我正在仅具有数字特征的数据集上训练逻辑回归模型。我执行了以下步骤:-
1.)热图以消除变量之间的共线性
2.) 使用 StandarScaler 进行缩放
3.) 对于我的基线模型,拆分后的交叉验证
4.) 拟合和预测
以下是我的代码: -
# SPLITTING
train_x, test_x, train_y, test_y = train_test_split(data2, y, test_size = 0.2, random_state =
69)
#MODEL INSTANCE
model = LogisticRegression(random_state = 69)
# SCALING
train_x2 = train_x.copy(deep = True)
test_x2 = test_x.copy(deep = True)
s_scaler = StandardScaler()
s_scaler.fit(train_x2)
s_scaled_train = s_scaler.transform(train_x2)
s_scaled_test = s_scaler.transform(test_x2)
# BASELINE MODEL
cross_val_model2 = -1 * cross_val_score(model, s_scaled_train, train_y, cv = 5,
n_jobs = -1, scoring = 'neg_mean_squared_error')

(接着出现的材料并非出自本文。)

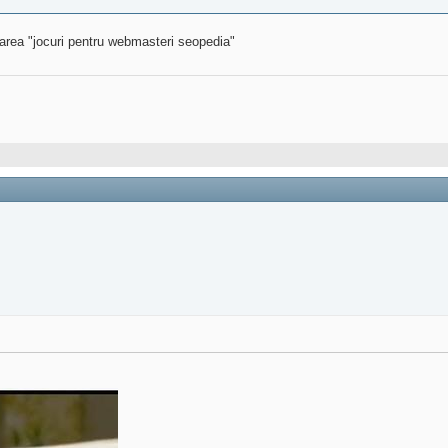
tarea "jocuri pentru webmasteri seopedia"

s_score = cross_val_model2.mean()
# FITTING AND PREDICTING
model.fit(s_scaled_train, train_y)
pred = model.predict(s_scaled_test)
mse = mean_squared_error(test_y, pred)
CV 分数为0.06
,拟合预测后的分数为0.23
。我觉得这很奇怪,因为 CV 是衡量模型执行情况的指标。所以我至少应该得到一个等于 CV 分数的分数,对吧?